→ Text excerpt:
# My Grand Mother



## 6639 (Apr 20, 2006)

Today whilst chatting to my dad ( who is 92) about my daughter and her excellent reports from her first term at the Nautical College in Fleetwood he turned to her and said that she was taking after her great grand mother.

I was taken aback as he had never mentioned her before, but referred to her as Granny Kendrick?

Next question was..........What did she do?

She was Chief Purser on the Duchess of Atholl, and then went on to serve on some "Empress of" ships, he said but couldn't remember which Empress ships.

Any more I asked.

Oh yes, she was torpedoed once and shipwrecked on another occasion?

I couldn't believe what I was hearing as this has been a mystery to me for a lifetime, but by those two comments I believe that she must have been on the Duchess of Atholl when torpedoed during WW1 and possibly on the Empress ship which I believe was lost in the St Lawrence during the 1930's?

Has anyone any idea where I could go too, to find any information on my grand mother and her service history, as I would love to know.

Many thanks in anticipation.

Neil.


----------



## Hugh MacLean (Nov 18, 2005)

Hi Neil,
No surviving personal records for WW1 but possibly something in the Fourth Register of Seamen if not you would need to look at crew agreements to find out what ships she served in. Would you care to give a name, date and place of birth?

Regards
Hugh


----------



## 6639 (Apr 20, 2006)

Hugh, many thanks for the quick response.

All I know at the moment is that she was called Kendrick and that she died in 1946/47 when my dad was around 22/23 years of age.

→ Assignment:
Extend the forum thread about Granny Kendrick's service at sea, picking up right after its final sentence. The records that follow were drawn from a separate source.

→ Exercise data:
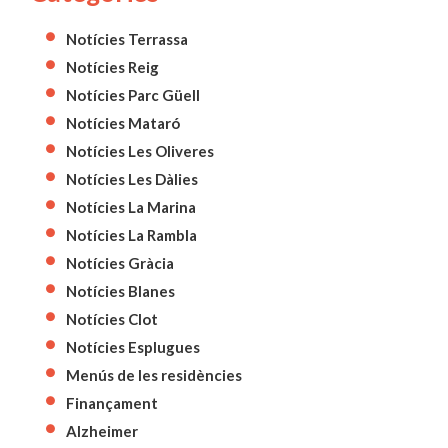
Notícies Terrassa
Notícies Reig
Notícies Parc Güell
Notícies Mataró
Notícies Les Oliveres
Notícies Les Dàlies
Notícies La Marina
Notícies La Rambla
Notícies Gràcia
Notícies Blanes
Notícies Clot
Notícies Esplugues
Menús de les residències
Finançament
Alzheimer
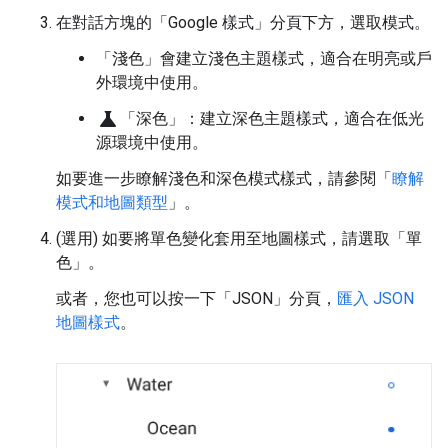
在對話方塊的「Google 樣式」
分頁下方，選取模式。
「淺色」
會建立淺色主題樣式，適合在明亮或戶
外環境中使用。
science
「深色」
：建立深色主題樣式，適合在低光
源環境中使用。
如要進一步瞭解淺色和深色模式樣式，請參閱「
瞭解
模式和地圖類型
」。
(選用) 如要將單色變化套用至地圖樣式，請選取「單
色」
。
或者，您也可以按一下「JSON」
分頁，
匯入 JSON
地圖樣式
。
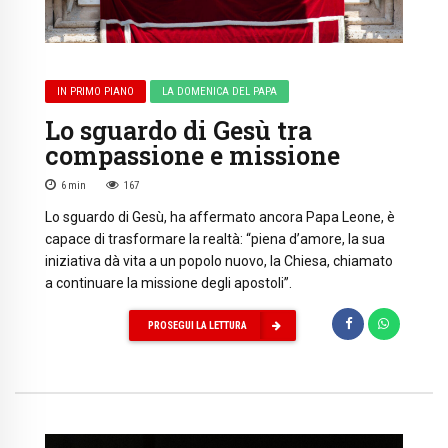
IN PRIMO PIANO
LA DOMENICA DEL PAPA
Lo sguardo di Gesù tra
compassione e missione
6
min
167
Lo sguardo di Gesù, ha affermato ancora Papa Leone, è
capace di trasformare la realtà: “piena d’amore, la sua
iniziativa dà vita a un popolo nuovo, la Chiesa, chiamato
a continuare la missione degli apostoli”.
PROSEGUI LA LETTURA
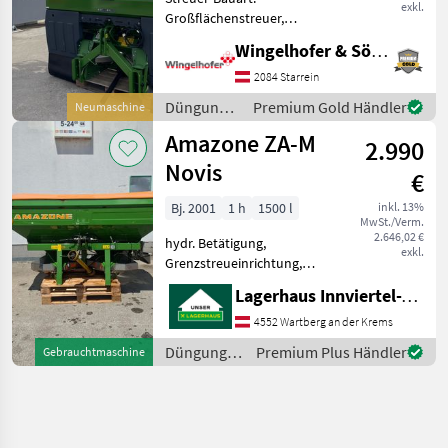
exkl.
Großflächenstreuer,
Grenzstreueinrichtung,
Wingelhofer & Söhne GmbH
Streumengenverstellung -
Amazone Düngerstreuer ZA
2084 Starrein
Super bestehend aus
Düngung
Premium Gold Händler
Neumaschine
Rahmen und
und
Amazone ZA-M
Grundbehälter - Profis-Wie
2.990
Beregnung
/ Amazone
Novis
€
Bj. 2001
1 h
1500 l
inkl. 13%
MwSt./Verm.
2.646,02 €
hydr. Betätigung,
exkl.
Grenzstreueinrichtung,
Streumengenverstellung
Lagerhaus Innviertel-Traunviertel-Urfahr eGen, Wartberg/Krems
+Grenzstreueinrichtung +
Aufatz + Plane
4552 Wartberg an der Krems
+hydraulische
Düngung
Premium Plus Händler
Gebrauchtmaschine
Schieberbetätigung
und
+Beleuchtung Düngu
Beregnung
/ Amazone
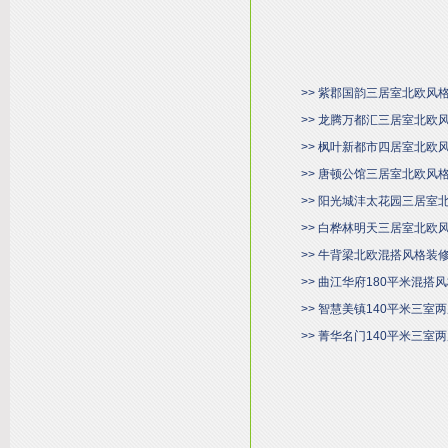
>> 紫郡国韵三居室北欧风
>> 龙腾万都汇三居室北欧
>> 枫叶新都市四居室北欧
>> 唐顿公馆三居室北欧风
>> 阳光城沣太花园三居室
>> 白桦林明天三居室北欧
>> 牛背梁北欧混搭风格装
>> 曲江华府180平米混搭
>> 智慧美镇140平米三
>> 菁华名门140平米三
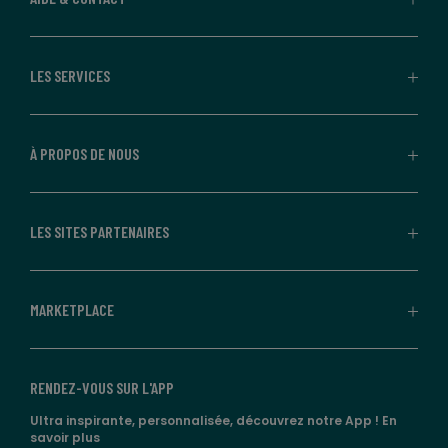
LES SERVICES
À PROPOS DE NOUS
LES SITES PARTENAIRES
MARKETPLACE
RENDEZ-VOUS SUR L'APP
Ultra inspirante, personnalisée, découvrez notre App !
En
savoir plus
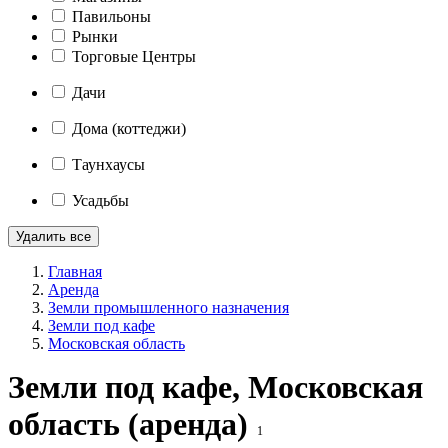
Павильоны
Рынки
Торговые Центры
Дачи
Дома (коттеджи)
Таунхаусы
Усадьбы
Удалить все
Главная
Аренда
Земли промышленного назначения
Земли под кафе
Московская область
Земли под кафе, Московская
область (аренда)
1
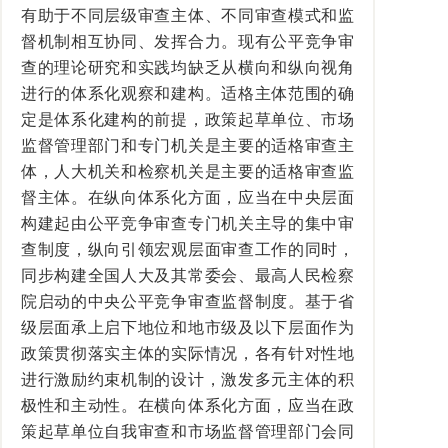
有助于不同层级审查主体、不同审查模式和监
督机制相互协同、发挥合力。现有公平竞争审
查的理论研究和实践均缺乏从横向和纵向视角
进行的体系化观察和建构。适格主体范围的确
定是体系化建构的前提，政策起草单位、市场
监督管理部门和专门机关是主要的适格审查主
体，人大机关和检察机关是主要的适格审查监
督主体。在纵向体系化方面，应当在中央层面
构建起由公平竞争审查专门机关主导的集中审
查制度，纵向引领宏观层面审查工作的同时，
同步构建全国人大及其常委会、最高人民检察
院启动的中央公平竞争审查监督制度。基于省
级层面承上启下地位和地市级及以下层面作为
政策贯彻落实主体的实际情况，各有针对性地
进行激励约束机制的设计，激发多元主体的积
极性和主动性。在横向体系化方面，应当在政
策起草单位自我审查和市场监督管理部门会同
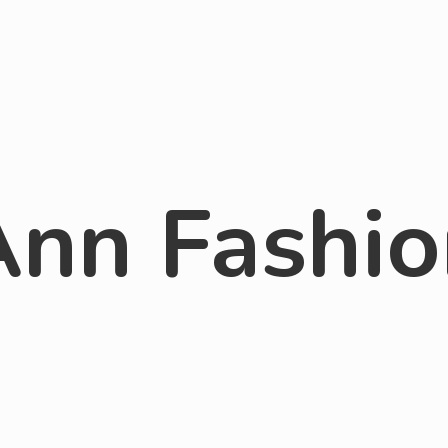
Ann Fashio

→ Response for this exercise:
But next time I chat with my dad I will press him for more info. I do know however that she served for a good number of years with Elder Dempster.

The family lived in Wallasey during their early years, so possibly she was born there. My brother has done a family tree so I will be chatting to him with regards to any dates, but I think he did his on the matriarchal side of the family.

Cheers.

Neil.


----------



## Hugh MacLean (Nov 18, 2005)

Neil,

Just had a look and if Margaret Kendrick, Head Stewardess, b. 23.1.1877, Liscard, is your GM then I can give you three cards with some details of ships. She was on DUTCHESS OF ATHOLL in 1934.
The earliest her record goes is 1923 so you would need to back track through crew agreements from 1923 to find previous service incl WW1. I can help you with that too but I suppose we need to wait and see if that lady is your grandmother first.
Regards
Hugh


----------



## 6639 (Apr 20, 2006)

Hugh........thanks very much for that info...........I will ask my dad tomorrow......he didn't tell me her first name, and yesterday was the first I had ever heard of her.......but will ask, and thanks for researching for me. neil.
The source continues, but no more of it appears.